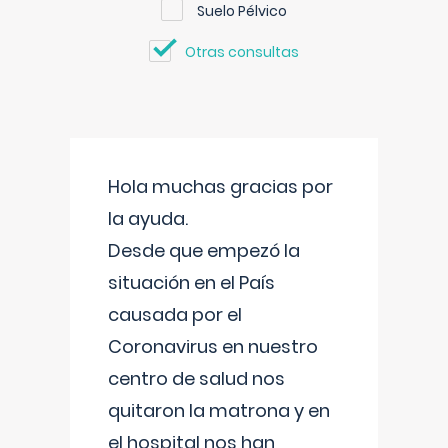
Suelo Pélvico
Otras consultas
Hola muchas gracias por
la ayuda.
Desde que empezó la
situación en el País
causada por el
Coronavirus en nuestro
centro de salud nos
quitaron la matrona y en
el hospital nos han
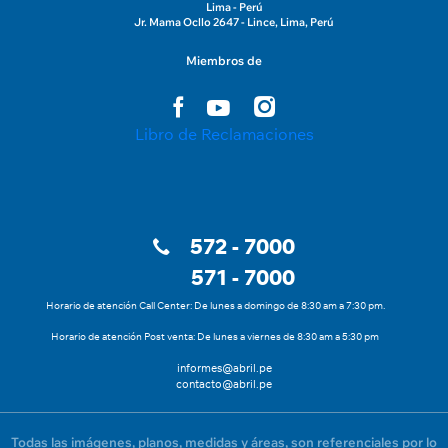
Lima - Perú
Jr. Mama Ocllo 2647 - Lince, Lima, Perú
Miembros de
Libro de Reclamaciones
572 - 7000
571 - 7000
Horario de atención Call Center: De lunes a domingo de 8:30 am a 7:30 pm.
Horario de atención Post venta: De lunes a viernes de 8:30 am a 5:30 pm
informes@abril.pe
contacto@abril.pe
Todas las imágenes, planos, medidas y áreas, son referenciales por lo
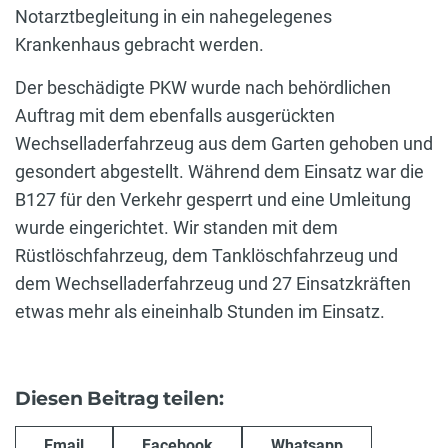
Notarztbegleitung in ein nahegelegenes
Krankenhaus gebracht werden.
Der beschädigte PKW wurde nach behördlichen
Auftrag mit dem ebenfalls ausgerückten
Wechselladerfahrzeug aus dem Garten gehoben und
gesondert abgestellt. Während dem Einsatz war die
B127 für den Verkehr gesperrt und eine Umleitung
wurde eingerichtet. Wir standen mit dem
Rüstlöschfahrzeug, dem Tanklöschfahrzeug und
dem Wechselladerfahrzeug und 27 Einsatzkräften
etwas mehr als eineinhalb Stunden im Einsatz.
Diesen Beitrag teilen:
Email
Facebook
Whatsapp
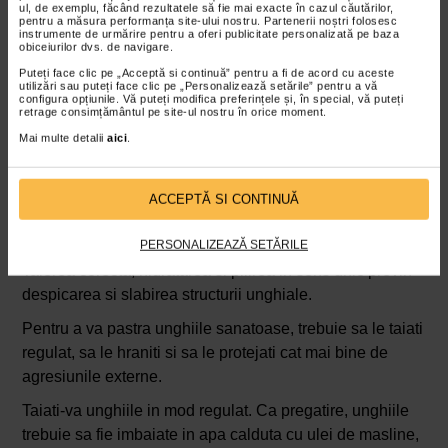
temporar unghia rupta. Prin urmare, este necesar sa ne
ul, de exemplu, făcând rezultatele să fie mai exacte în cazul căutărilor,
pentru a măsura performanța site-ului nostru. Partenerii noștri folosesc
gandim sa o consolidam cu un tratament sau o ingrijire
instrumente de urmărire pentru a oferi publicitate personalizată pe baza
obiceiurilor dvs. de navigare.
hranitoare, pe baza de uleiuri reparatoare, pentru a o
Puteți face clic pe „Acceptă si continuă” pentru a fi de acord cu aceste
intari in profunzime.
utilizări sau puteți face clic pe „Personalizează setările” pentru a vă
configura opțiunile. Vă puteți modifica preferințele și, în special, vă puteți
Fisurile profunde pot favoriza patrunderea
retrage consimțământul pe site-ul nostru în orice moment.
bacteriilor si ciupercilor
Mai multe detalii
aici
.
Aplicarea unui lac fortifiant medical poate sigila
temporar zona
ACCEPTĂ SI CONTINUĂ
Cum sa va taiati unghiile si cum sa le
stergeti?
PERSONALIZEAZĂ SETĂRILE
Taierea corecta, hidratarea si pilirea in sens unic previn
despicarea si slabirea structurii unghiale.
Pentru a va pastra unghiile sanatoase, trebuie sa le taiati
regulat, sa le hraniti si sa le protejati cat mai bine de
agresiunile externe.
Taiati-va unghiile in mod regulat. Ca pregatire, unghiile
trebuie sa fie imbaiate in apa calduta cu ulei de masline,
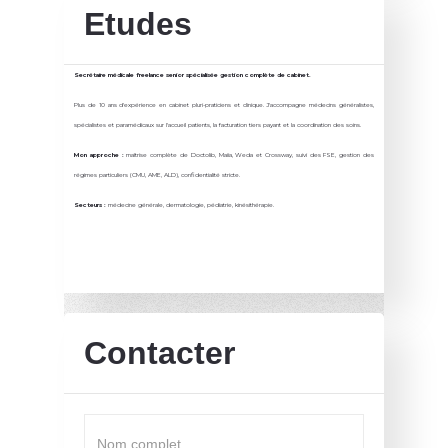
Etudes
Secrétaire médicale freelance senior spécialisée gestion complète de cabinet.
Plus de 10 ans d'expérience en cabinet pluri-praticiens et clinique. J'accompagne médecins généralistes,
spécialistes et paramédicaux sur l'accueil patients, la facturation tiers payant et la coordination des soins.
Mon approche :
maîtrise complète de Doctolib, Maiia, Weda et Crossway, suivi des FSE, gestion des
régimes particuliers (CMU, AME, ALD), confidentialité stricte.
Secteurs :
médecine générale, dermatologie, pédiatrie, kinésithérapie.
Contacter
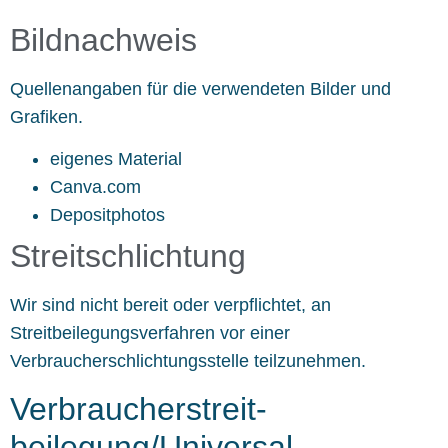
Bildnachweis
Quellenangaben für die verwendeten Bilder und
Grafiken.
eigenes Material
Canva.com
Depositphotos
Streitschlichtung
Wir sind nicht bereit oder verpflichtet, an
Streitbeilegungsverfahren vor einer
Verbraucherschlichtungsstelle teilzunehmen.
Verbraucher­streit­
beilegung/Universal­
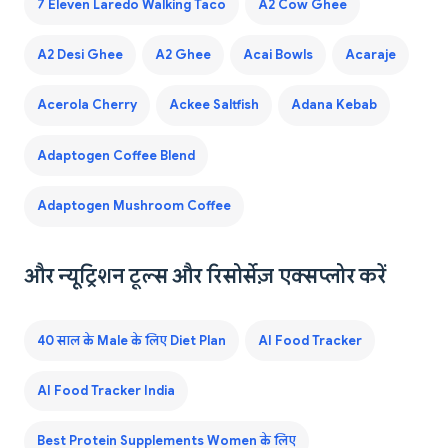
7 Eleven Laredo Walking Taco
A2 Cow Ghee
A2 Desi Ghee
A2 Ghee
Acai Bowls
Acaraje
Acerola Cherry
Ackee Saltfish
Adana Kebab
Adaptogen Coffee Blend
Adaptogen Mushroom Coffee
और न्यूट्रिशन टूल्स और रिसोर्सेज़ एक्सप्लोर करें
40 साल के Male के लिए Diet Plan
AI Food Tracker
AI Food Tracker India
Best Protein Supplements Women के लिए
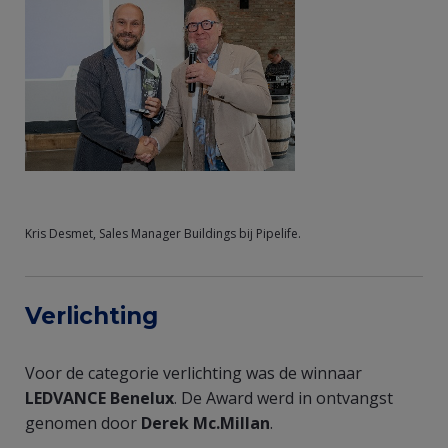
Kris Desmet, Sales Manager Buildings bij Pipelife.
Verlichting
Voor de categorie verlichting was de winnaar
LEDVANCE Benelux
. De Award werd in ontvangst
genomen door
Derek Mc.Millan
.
==================================================
_What you should do_:
From the data above, pick out each line containing "site" and copy it.

_The answer_:
pentru a măsura performanța site-ului nostru. Partenerii noștri folosesc
retrage consimțământul pe site-ul nostru în orice moment.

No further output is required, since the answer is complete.